Staying green with lawn alternatives

During this drought, some homeowners and businesses have stopped watering their lawns, or have taken them out altogether.
February 19, 2014 12:00:00 AM PST
During this drought, some homeowners and businesses have stopped watering their lawns, or have taken them out altogether.

So how are they still managing to keep their yards green? We talked to two Valley companies that are benefitting from conservation-minded Californians.

It's out with the old and in with the new at Don Workman's home in Kingsburg. Instead of a grass lawn, Workman wanted a more drought-friendly solution in his front yard.

"Less water, less maintenance and it really looks good," said Workman.

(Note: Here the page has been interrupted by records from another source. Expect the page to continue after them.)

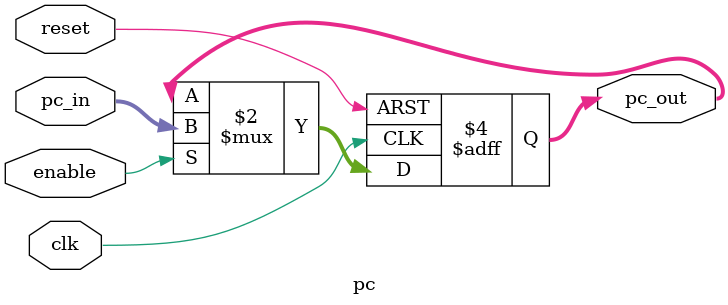
<source format=v>
`timescale 1ns/100ps

module pc(
    input clk, 
    input reset, 
    input enable,    // Enable signal for pipeline stalling
    input [31:0] pc_in, 
    output reg [31:0] pc_out
);

    always @(posedge clk or posedge reset) begin
        
        if (reset) begin
            pc_out <= 32'b0; // Reset PC to 0
        end else if (enable) begin
            #2 pc_out <= pc_in; // Update PC with new value
        end
        // If enable is low, keep the current value (stall)
    end
endmodule
</source>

So, workers with Synlawn Central California put in artificial turf. The process is similar to a carpet installation. The Clovis company says it's never been busier, thanks to the introduction of metered water use in some cities and California's drought.

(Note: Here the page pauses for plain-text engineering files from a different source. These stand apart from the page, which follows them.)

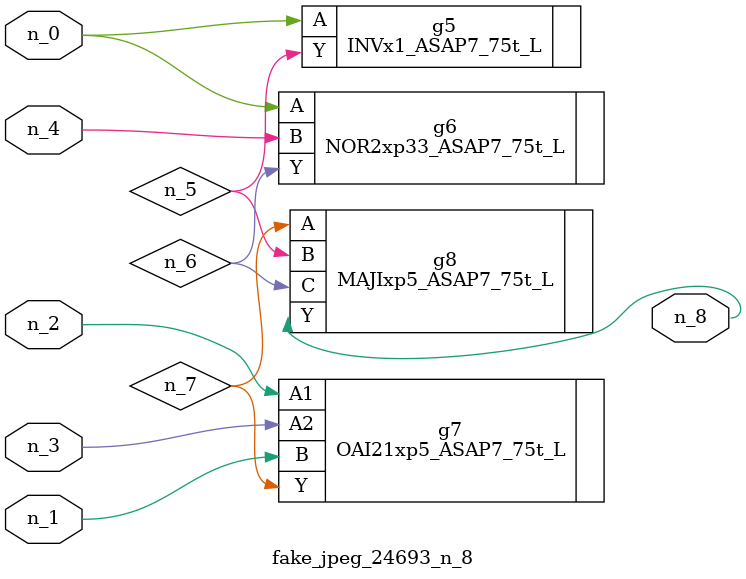
<source format=v>
module fake_jpeg_24693_n_8 (n_3, n_2, n_1, n_0, n_4, n_8);

input n_3;
input n_2;
input n_1;
input n_0;
input n_4;

output n_8;

wire n_6;
wire n_5;
wire n_7;

INVx1_ASAP7_75t_L g5 ( 
.A(n_0),
.Y(n_5)
);

NOR2xp33_ASAP7_75t_L g6 ( 
.A(n_0),
.B(n_4),
.Y(n_6)
);

OAI21xp5_ASAP7_75t_L g7 ( 
.A1(n_2),
.A2(n_3),
.B(n_1),
.Y(n_7)
);

MAJIxp5_ASAP7_75t_L g8 ( 
.A(n_7),
.B(n_5),
.C(n_6),
.Y(n_8)
);


endmodule
</source>
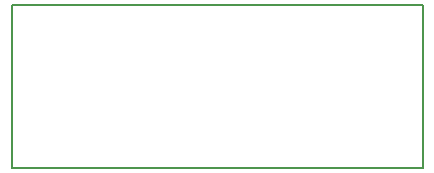
<source format=gm1>
G04 MADE WITH FRITZING*
G04 WWW.FRITZING.ORG*
G04 DOUBLE SIDED*
G04 HOLES PLATED*
G04 CONTOUR ON CENTER OF CONTOUR VECTOR*
%ASAXBY*%
%FSLAX23Y23*%
%MOIN*%
%OFA0B0*%
%SFA1.0B1.0*%
%ADD10R,1.377950X0.551181*%
%ADD11C,0.008000*%
%ADD10C,0.008*%
%LNCONTOUR*%
G90*
G70*
G54D10*
G54D11*
X4Y547D02*
X1374Y547D01*
X1374Y4D01*
X4Y4D01*
X4Y547D01*
D02*
G04 End of contour*
M02*
</source>
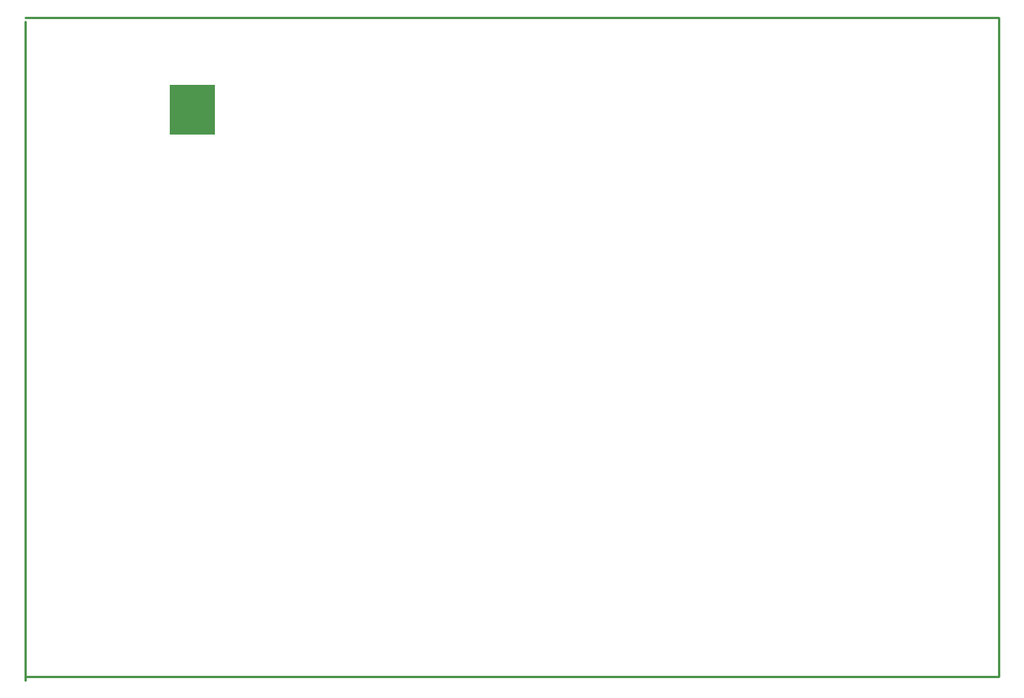
<source format=gko>
G04*
G04 #@! TF.GenerationSoftware,Altium Limited,Altium Designer,25.2.1 (25)*
G04*
G04 Layer_Color=16711935*
%FSLAX44Y44*%
%MOMM*%
G71*
G04*
G04 #@! TF.SameCoordinates,6A0C6451-6BFE-4A27-B80D-F8B4996A6162*
G04*
G04*
G04 #@! TF.FilePolarity,Positive*
G04*
G01*
G75*
%ADD90C,0.2540*%
G36*
X672519Y1144941D02*
X622481D01*
Y1200059D01*
X672519D01*
Y1144941D01*
D02*
G37*
D90*
X462500Y1275000D02*
X1540000D01*
X462500Y545000D02*
X1540000D01*
X1540000Y1275000D02*
X1540000Y545000D01*
X462500Y541000D02*
Y1271000D01*
M02*

</source>
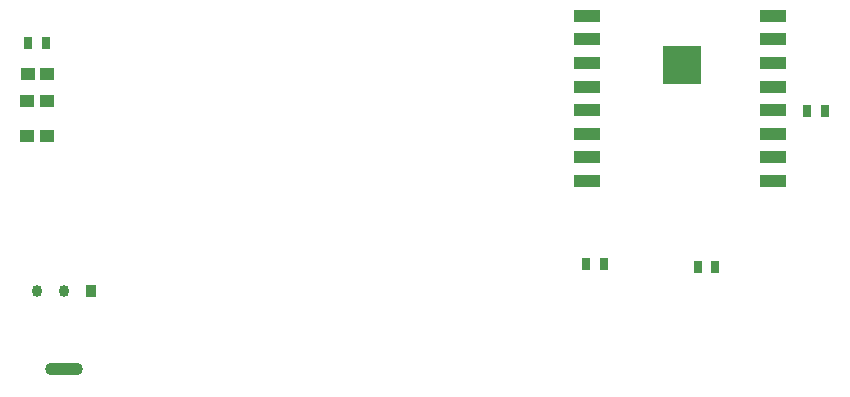
<source format=gtp>
G04*
G04 #@! TF.GenerationSoftware,Altium Limited,Altium Designer,24.10.1 (45)*
G04*
G04 Layer_Color=8421504*
%FSLAX44Y44*%
%MOMM*%
G71*
G04*
G04 #@! TF.SameCoordinates,565968F8-0361-4AAA-87F1-21D5076EFA40*
G04*
G04*
G04 #@! TF.FilePolarity,Positive*
G04*
G01*
G75*
%ADD13R,2.2000X1.1000*%
%ADD14R,3.2000X3.2000*%
%ADD15R,1.2065X1.0682*%
%ADD16R,0.8000X1.0000*%
%ADD17R,0.8721X1.0043*%
G04:AMPARAMS|DCode=18|XSize=1.0043mm|YSize=0.8721mm|CornerRadius=0.4361mm|HoleSize=0mm|Usage=FLASHONLY|Rotation=270.000|XOffset=0mm|YOffset=0mm|HoleType=Round|Shape=RoundedRectangle|*
%AMROUNDEDRECTD18*
21,1,1.0043,0.0000,0,0,270.0*
21,1,0.1322,0.8721,0,0,270.0*
1,1,0.8721,0.0000,-0.0661*
1,1,0.8721,0.0000,0.0661*
1,1,0.8721,0.0000,0.0661*
1,1,0.8721,0.0000,-0.0661*
%
%ADD18ROUNDEDRECTD18*%
G04:AMPARAMS|DCode=19|XSize=1.0043mm|YSize=3.1821mm|CornerRadius=0.4369mm|HoleSize=0mm|Usage=FLASHONLY|Rotation=270.000|XOffset=0mm|YOffset=0mm|HoleType=Round|Shape=RoundedRectangle|*
%AMROUNDEDRECTD19*
21,1,1.0043,2.3084,0,0,270.0*
21,1,0.1306,3.1821,0,0,270.0*
1,1,0.8737,-1.1542,-0.0653*
1,1,0.8737,-1.1542,0.0653*
1,1,0.8737,1.1542,0.0653*
1,1,0.8737,1.1542,-0.0653*
%
%ADD19ROUNDEDRECTD19*%
D13*
X544316Y323124D02*
D03*
Y303124D02*
D03*
Y283124D02*
D03*
Y263124D02*
D03*
Y243124D02*
D03*
Y223124D02*
D03*
Y203124D02*
D03*
Y183124D02*
D03*
X702316D02*
D03*
Y203124D02*
D03*
Y223124D02*
D03*
Y243124D02*
D03*
Y263124D02*
D03*
Y283124D02*
D03*
Y303124D02*
D03*
Y323124D02*
D03*
D14*
X625316Y281624D02*
D03*
D15*
X70859Y250698D02*
D03*
X87376D02*
D03*
X87383Y220980D02*
D03*
X70866D02*
D03*
X87761Y274066D02*
D03*
X71243D02*
D03*
D16*
X71494Y299720D02*
D03*
X86494D02*
D03*
X559054Y113284D02*
D03*
X544054D02*
D03*
X746132Y242570D02*
D03*
X731132D02*
D03*
X638422Y110744D02*
D03*
X653422D02*
D03*
D17*
X125008Y90100D02*
D03*
D18*
X102108D02*
D03*
X79208D02*
D03*
D19*
X102108Y24200D02*
D03*
M02*

</source>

Matt Price with Synlawn explained, "People started to realize that the grass is taking a lot of their water. They say 50-70 percent of your water is for your lawn."

Synlawn has two to three crews each doing a job a day. They're booked through April. At $6 to $9 a square foot, it's not cheap. But Workman says it pays for itself, saving him $100 a month in maintenance and water costs.

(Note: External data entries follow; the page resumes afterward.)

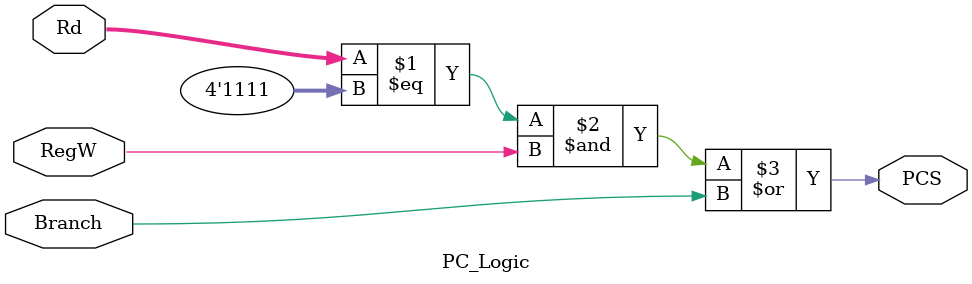
<source format=sv>
module PC_Logic (
	input logic [3:0] Rd,
	input logic Branch, RegW, 
	output logic PCS
);

	assign PCS = ((Rd == 4'b1111) & RegW) | Branch;

endmodule
</source>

And it lasts. He had it installed at another home seven years ago, and says it looks as good as the day he first got it.

Another more cost effective but less permanent solution is something athletic teams -- like the Fresno Grizzlies -- have been doing for years: literally painting the grass green. That reduces the need to water and maintain dormant grass.

Local company Turf Medix showed us a before and after photo of a customer's yard. On the left it looked lush and green, on the right it looked dry and brown.

Representatives spent the day pitching their product at the UC Berkeley campus, which has 20 to 30 acres of green lawns to maintain while meeting the governor's mandate to conserve.

Sal Genito, Associate Director of Physical Plant at Berkeley, says the school is seriously considering Turf Medix as an option, "That's a real cost effective environmentally friendly way of covering some of the deficiencies. It's not very expensive and it lasts a long time (a couple months) so it just seems to be a real practical approach to dealing with a problem we're gonna be facing."

A problem that isn't going away anytime soon, but at least this way, the grass will always be greener on your side.